Problem statement: Copy out all of the material below word for word, and leave the pictures out of your answer.
(Exercise material begins)
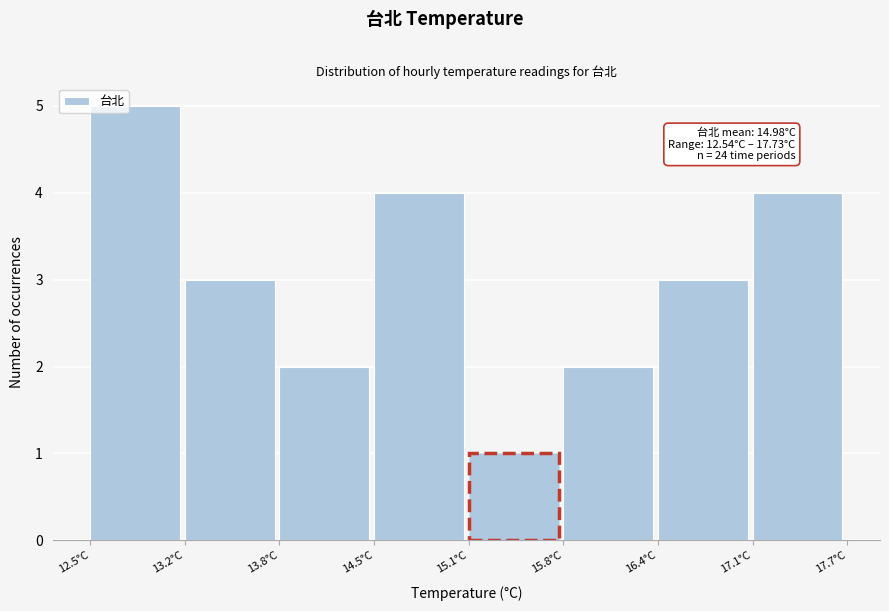

Over which range of the x-axis is the bar tallest?

12.5 to 13.2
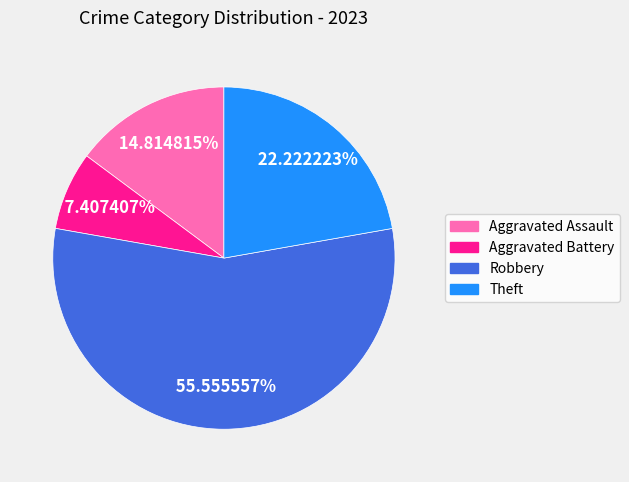

Does Robbery account for over 50% of the chart?

Yes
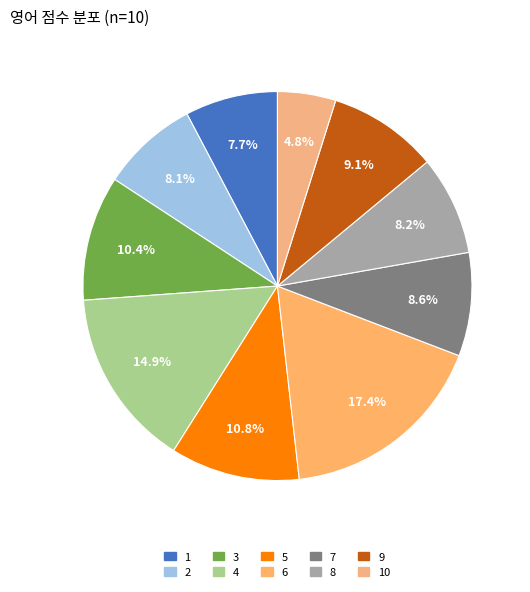

How many slices are in this pie chart?

10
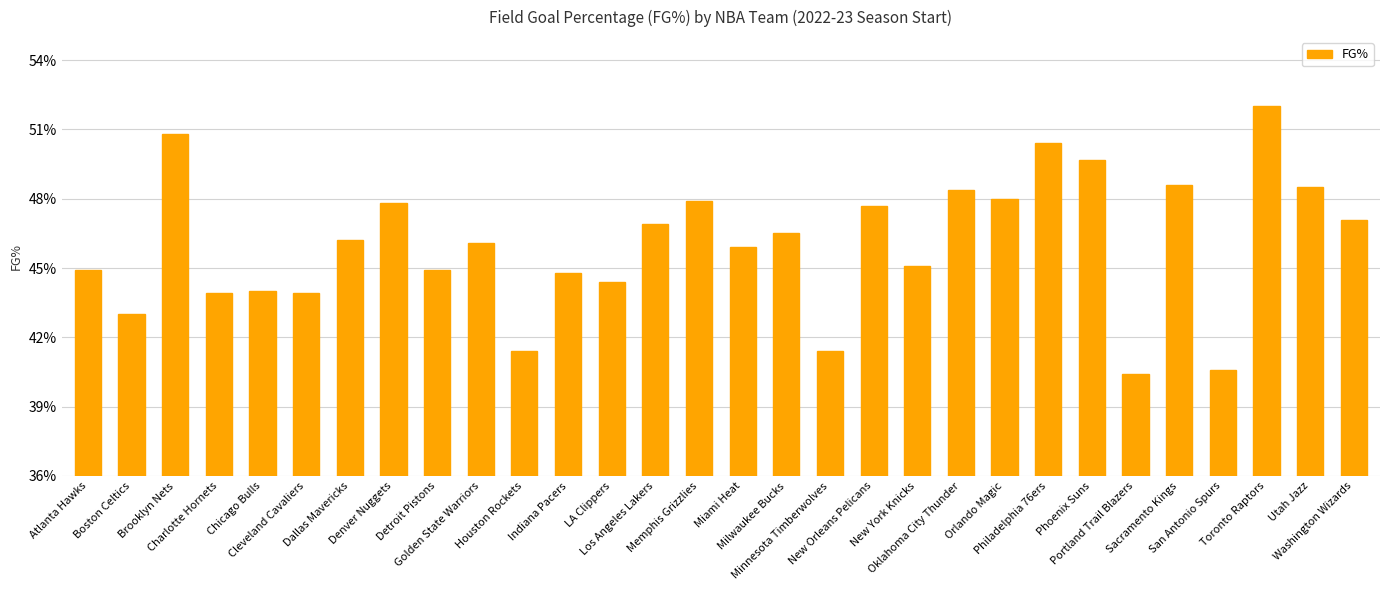

True or false: the data shows 0.8 at Dallas Mavericks.

False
(Exercise material ends)
Task answer:
Over which range of the x-axis is the bar tallest?

12.5 to 13.2

Does Robbery account for over 50% of the chart?

Yes

How many slices are in this pie chart?

10

True or false: the data shows 0.8 at Dallas Mavericks.

False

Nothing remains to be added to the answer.